Overview: Catwoman crashes a child’s birthday party to get sensitive information from daddy dear.
Synopsis (spoilers ahead): A defeated Catwoman lies on the ground, practically crawling, while Raina Creel gives her the classic villainous monologue of “you had it coming, you shouldn’t have messed with me”. They’re by a Lazarus Pit, Creel’s zombie army doing their work on Selina. They leave Selina there, on the brink of dying.
Cut to several weeks later, Selina is to a big mansion. One that, by chance, is hosting a child’s birthday party. A textbook blond rich bimbo – the mother of the birthday boy – answers the door, and with Selina enters a host of kids and clowns and parents and such. Nearly trampled, nearly out of her mind, Selina listens to the woman go on and on about how she’s not made for this. She’s got her eyes on her target though, Mr. Geddes, the husband – a textbook rich chauvinistic male. As he flees the party to his office, Selina is ready and waiting to jump on her prey.
While the kids in the garden try to crack a piñata, Selina tries to crack the man: she wants to know where Raina Creel is and her whip is not afraid of what she has to do to get what she wants. After much work – and not less pain on Mr. Geddes’ side – she gets what she wants.
After this action, we’re back to the Lazarus Pit. several weeks before. A Siamese cat appears by Selina, leading her into the pit. She enters it and, when she emerges, she is in the original Catwoman costume from Batman #1.
Analysis: This is one of those issues that you start reading and will immediately refer back to the previous ones to see if you are remembering the plot wrong. The opening scene comes a bit out of nowhere, with no setting whatsoever. No, you’re not crazy, everything indeed has happened off-panel. This can be a non-issue or a thrill killer depending on who is reading and how the plot is conducted from there. Me, for this one specific story, it became a non-issue after I finished reading. The reason? Joëlle Jones is back on art.
After a two-issue break, Joëlle comes back full power on what she does best: mesmerize us so much with how fluid her storytelling is that we let plot holes and convoluted structures slide. Yes, you will be questioning how in heavens Selina ends up in a Lazarus Pit, and how in heavens this particular fight went, but then Joëlle hits you on the face with her own particular mastery: drawing horror themes. The zombies that have been appearing in Catwoman have never looked so real and so intense and so incredible since she dropped art.

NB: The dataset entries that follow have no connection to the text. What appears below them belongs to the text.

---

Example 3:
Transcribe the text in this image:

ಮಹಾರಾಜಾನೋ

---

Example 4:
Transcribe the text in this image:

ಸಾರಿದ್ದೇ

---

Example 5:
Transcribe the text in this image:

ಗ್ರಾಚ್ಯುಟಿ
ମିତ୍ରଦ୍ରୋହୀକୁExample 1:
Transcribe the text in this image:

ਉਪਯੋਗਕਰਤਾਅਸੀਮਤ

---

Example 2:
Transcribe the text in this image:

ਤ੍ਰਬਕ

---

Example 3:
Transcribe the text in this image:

To be fair, Joëlle went for all of her tried and proven themes for this issue: horror, gore, action and tongue-in-cheek humor with absurd day-to-day scenes. And she’s really, really good at all of those. Paired with Laura Allred, those two make a dream team when it comes to making the banal become unique.

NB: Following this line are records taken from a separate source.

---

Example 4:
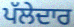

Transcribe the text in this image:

ਪੱਲੇਦਾਰ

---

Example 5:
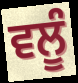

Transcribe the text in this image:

ਵਲੂੰ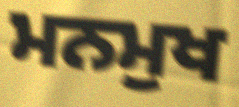
ਮਨਮੁਖ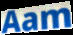
AamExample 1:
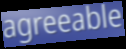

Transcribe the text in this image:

agreeable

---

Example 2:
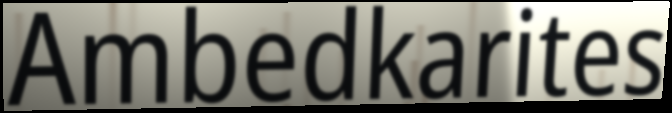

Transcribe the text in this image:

Ambedkarites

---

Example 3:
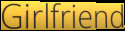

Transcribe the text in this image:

Girlfriend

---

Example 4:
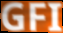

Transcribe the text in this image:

GFI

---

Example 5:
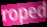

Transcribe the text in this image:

roped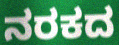
ನರಕದ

Especially in the action scenes, Allred’s red-tinged color scheme adds to Jones’ traditional parallel storytelling – two unrelated yet connected actions happening at once, one adding meaning to the other. That, with how dynamic and sharp her style goes for showing impact – a contrast to her usually fluid, almost water-like lines – make for an incredible action/torture scene.
And thus, caught in the middle of shortened breaths and mesmerizing eyes, we as the readers are left with no memory whatsoever of the initial frustration with the plot hole.
Final Thoughts: We’re back with Joëlle Jones and Laura Allred on art and we’re back with a feast for the eyes. The entire issue feels like a particularly tasty candy given to you after a particularly painful dentist consultation: a lot of off-panel action leading to a lot of masterfully conducted action scenes. Jones is a wise dentist, though, and goes for all of her trustful equipment, using parallel action scenes, horror themes and the absurdity of the banal as tools that make this a great issue.